The cost-sharing reduction (CSR) payments are subsidies that help lower-income Americans afford health insurance. They’re paid by the administration directly to insurers. The Trump administration concluded that the government could no longer legally make the CSR payments — even though it had been paying them since the president’s inauguration in January — because Congress didn’t approve the appropriation for them. According to estimates, they cost the government $7 billion in fiscal 2017, which ended Sept. 30 and $10 billion in the current fiscal year.

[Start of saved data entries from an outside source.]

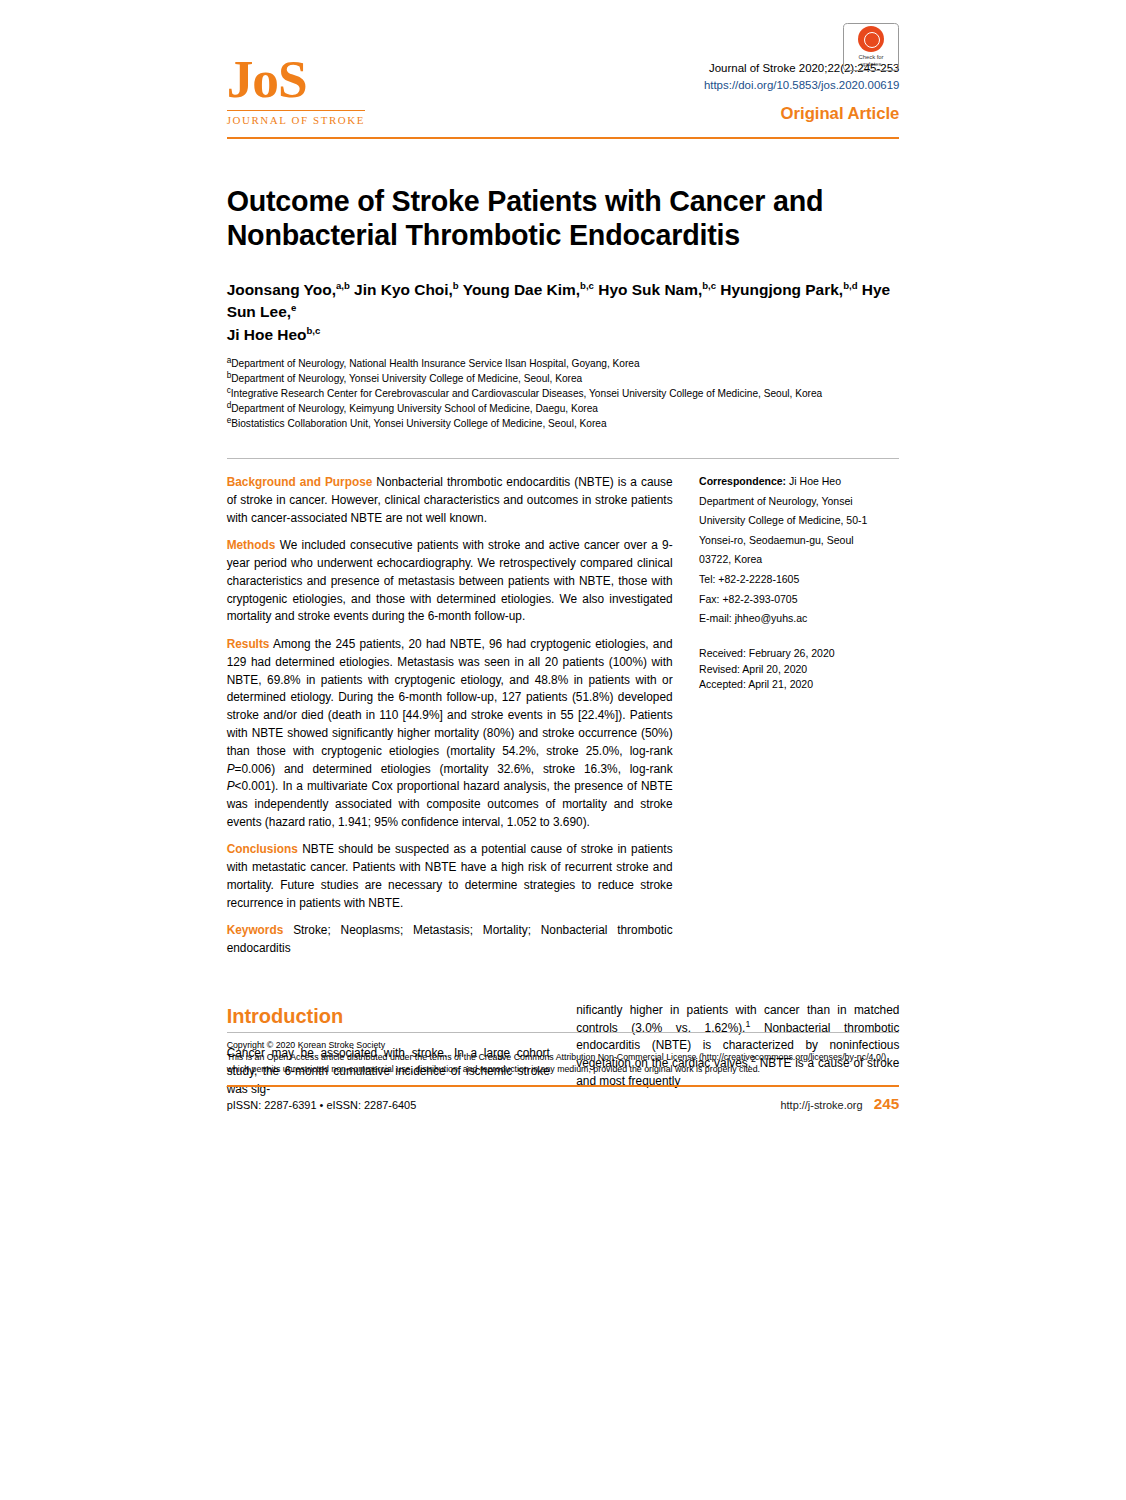Check for
updates
JoS JOURNAL OF STROKE
Journal of Stroke 2020;22(2):245-253
https://doi.org/10.5853/jos.2020.00619
Original Article
Outcome of Stroke Patients with Cancer and
Nonbacterial Thrombotic Endocarditis
Joonsang Yoo,a,b Jin Kyo Choi,b Young Dae Kim,b,c Hyo Suk Nam,b,c Hyungjong Park,b,d Hye Sun Lee,e
Ji Hoe Heob,c
aDepartment of Neurology, National Health Insurance Service Ilsan Hospital, Goyang, Korea
bDepartment of Neurology, Yonsei University College of Medicine, Seoul, Korea
cIntegrative Research Center for Cerebrovascular and Cardiovascular Diseases, Yonsei University College of Medicine, Seoul, Korea
dDepartment of Neurology, Keimyung University School of Medicine, Daegu, Korea
eBiostatistics Collaboration Unit, Yonsei University College of Medicine, Seoul, Korea
Background and Purpose Nonbacterial thrombotic endocarditis (NBTE) is a cause of stroke in cancer. However, clinical characteristics and outcomes in stroke patients with cancer-associated NBTE are not well known.
Methods We included consecutive patients with stroke and active cancer over a 9-year period who underwent echocardiography. We retrospectively compared clinical characteristics and presence of metastasis between patients with NBTE, those with cryptogenic etiologies, and those with determined etiologies. We also investigated mortality and stroke events during the 6-month follow-up.
Results Among the 245 patients, 20 had NBTE, 96 had cryptogenic etiologies, and 129 had determined etiologies. Metastasis was seen in all 20 patients (100%) with NBTE, 69.8% in patients with cryptogenic etiology, and 48.8% in patients with or determined etiology. During the 6-month follow-up, 127 patients (51.8%) developed stroke and/or died (death in 110 [44.9%] and stroke events in 55 [22.4%]). Patients with NBTE showed significantly higher mortality (80%) and stroke occurrence (50%) than those with cryptogenic etiologies (mortality 54.2%, stroke 25.0%, log-rank P=0.006) and determined etiologies (mortality 32.6%, stroke 16.3%, log-rank P<0.001). In a multivariate Cox proportional hazard analysis, the presence of NBTE was independently associated with composite outcomes of mortality and stroke events (hazard ratio, 1.941; 95% confidence interval, 1.052 to 3.690).
Conclusions NBTE should be suspected as a potential cause of stroke in patients with metastatic cancer. Patients with NBTE have a high risk of recurrent stroke and mortality. Future studies are necessary to determine strategies to reduce stroke recurrence in patients with NBTE.
Keywords Stroke; Neoplasms; Metastasis; Mortality; Nonbacterial thrombotic endocarditis
Correspondence: Ji Hoe Heo
Department of Neurology, Yonsei
University College of Medicine, 50-1
Yonsei-ro, Seodaemun-gu, Seoul
03722, Korea
Tel: +82-2-2228-1605
Fax: +82-2-393-0705
E-mail: jhheo@yuhs.ac
Received: February 26, 2020
Revised: April 20, 2020
Accepted: April 21, 2020
Introduction
Cancer may be associated with stroke. In a large cohort study, the 6-month cumulative incidence of ischemic stroke was sig-
nificantly higher in patients with cancer than in matched controls (3.0% vs. 1.62%).1 Nonbacterial thrombotic endocarditis (NBTE) is characterized by noninfectious vegetation on the cardiac valves.2 NBTE is a cause of stroke and most frequently
Copyright © 2020 Korean Stroke Society
This is an Open Access article distributed under the terms of the Creative Commons Attribution Non-Commercial License (http://creativecommons.org/licenses/by-nc/4.0/) which permits unrestricted non-commercial use, distribution, and reproduction in any medium, provided the original work is properly cited.
pISSN: 2287-6391 • eISSN: 2287-6405
http://j-stroke.org 245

The nonpartisan Congressional Budget Office (CBO) warned that if the president ended the subsidies, premiums would increase by 20 percent for silver plans next year and some people would have no insurers in the nongroup market.

On another front, the president’s nominee to head the Drug Enforcement Administration, U.S. Rep. Tom Marino (R-Pennsylvania), has withdrawn his name from consideration.

Marino came under intense scrutiny after a “60 Minutes” report showed that a bill he sponsored tied the DEA’s hands in fighting the opioid drug epidemic. The bill passed unanimously last year.

“He told me, look, if there’s even a perception he has a conflict of interest, he doesn’t want to have anything to do with it,” Trump said.

Meanwhile, a decision out of Hawaii federal court has derailed President Trump’s third version of a travel ban that was to go into effect tomorrow. The judge said it appears to be unconstitutional.